How to Obtain GDPR Recording Consent for Meetings?
Security of Processing Recorded Meetings
Even more so than meetings, the access management and security of meeting recordings are critical as they contain personally identifiable information that could reach the wrong hands if not protected. As discussed earlier, the requirements set in GDPR Articles 5 and 32 have to be met for you to comply with GDPR when storing and managing them. Let's discuss how you can achieve this:
This is an area where video conferencing solutions are lacking. They are built as a communication platform and not as a video content management system with high storage and security capabilities for recordings. Hence, wise businesses integrate with efficient enterprise video platforms like VIDIZMO. It can automatically ingest your meeting recordings and delete those from your video conferencing solution after the transfer is done. It will then utilize the following capabilities to provide you a secure video solution that meets all your GDPR requirements:
Access Control: VIDIZMO has certain default user roles with different set permissions that your team member can be assigned. Hence, access to your recordings can be restricted on an organization-wide level, based on user roles or can be directly granted to specific users. You can also share externally with anonymous users or send external users an email invitation. These shareable links will be password-protected, have a certain view limit and time limit of availability. Hence, these capabilities will allow you to share and manage access for recorded meetings.
- Data Segregation: You can segregate your content by sharing it with different organizational units. These can be created on VIDIZMO by creating user groups. You can also create autonomous portals with a separate authentication system for content with varying levels of sensitivity.
- Identity Management System: VIDIZMO provides you single sign-on integration with various authentication providers like directory services (such as Azure AD) and Identity Access Management (IAM) services (such as OneLogin).
Audit Trail: GDPR Article 30 requires both controller and the processor of activities performed on personal data like recorded meetings to be maintained. Hence, VIDIZMO allows you to maintain an audit trail regarding all activities performed on your recordings, like sharing or deleting. You can also generate an audit trail report in case a supervisory authority requests it.

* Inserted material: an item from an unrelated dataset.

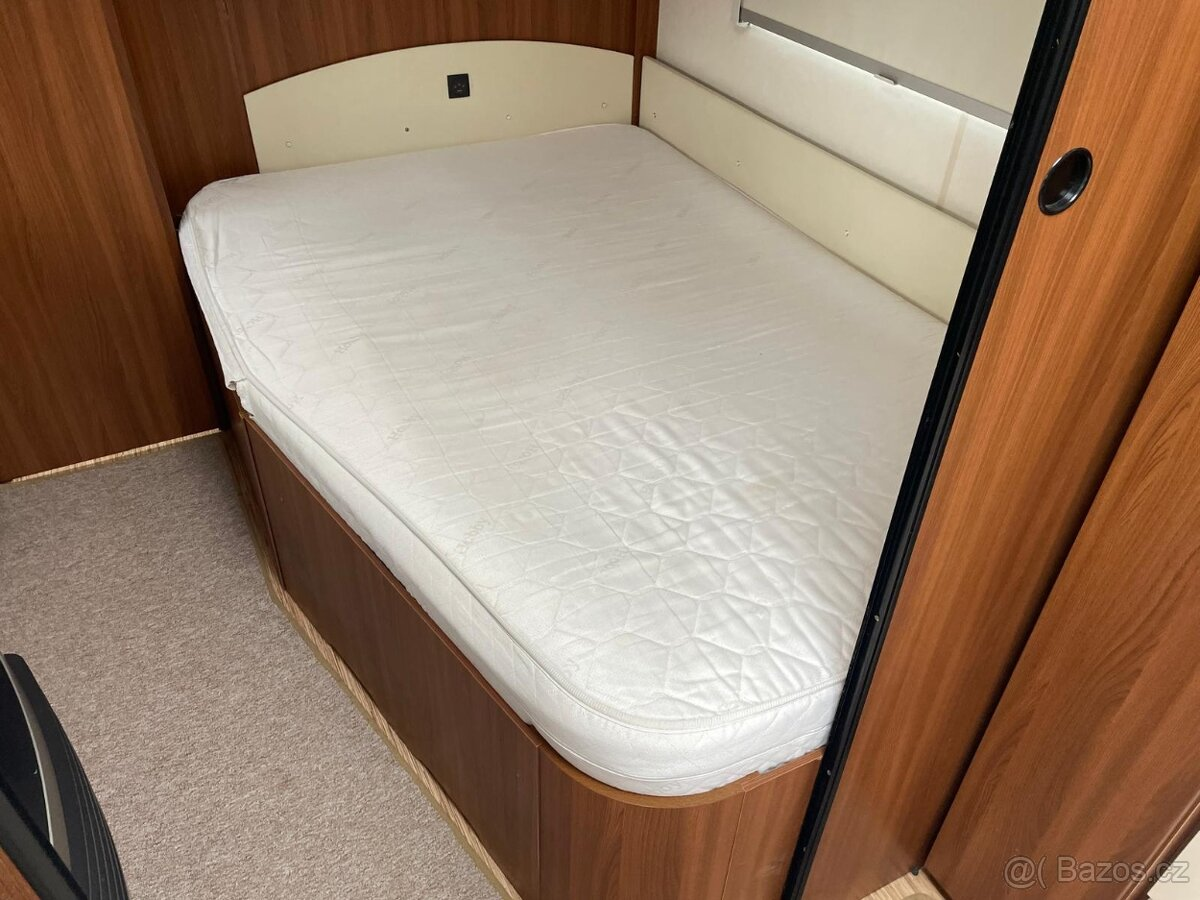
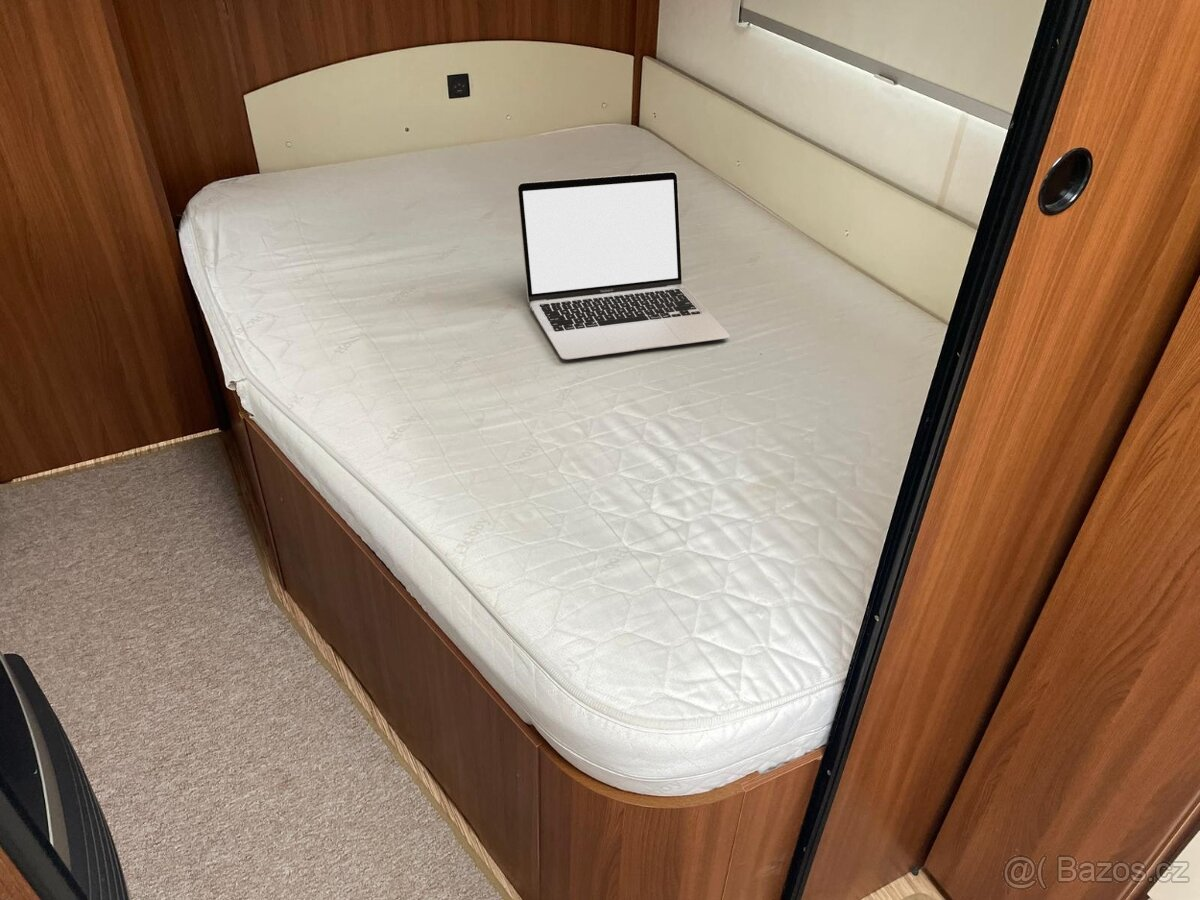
+ laptop [516,171,730,360]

Data Retention Requirements
You should have your recordings stored in an efficient enterprise video platform like VIDIZMO that allows you to set a custom retention period for the data based on two factors provided by GDPR:
- Purpose of why your recording needs to be stored
- Any requirement (legal or regulatory) which requires recording to be for a specific time period
Businesses should securely dispose of the meeting recordings once they are no longer needed.
Accepting Data Subject's Rights
Data subjects have certain rights that you must ensure are met for the recordings you have stored:
- Right of Access: According to Article 15, data subjects can request to access their personal data like a recording. Companies would have 30 days to fulfill this request as denying it is not allowed.
- Right to Erasure: According to Article 17, data subjects can request their personal data to be deleted. VIDIZMO allows you to securely dispose of your recordings if such a request is made to your business.
To sum it up, it must be pretty apparent to you how important it is to fulfill GDPR requirements. With a penalty that can go up to €20 million or 4% of your business' revenue (whichever is higher), businesses can definitely not afford to violate this law. You must follow our recommendations to hold GDPR compliant virtual meetings and utilize their recordings. You should also train all your employees handling these tools to understand the proper methods and be highly vigilant.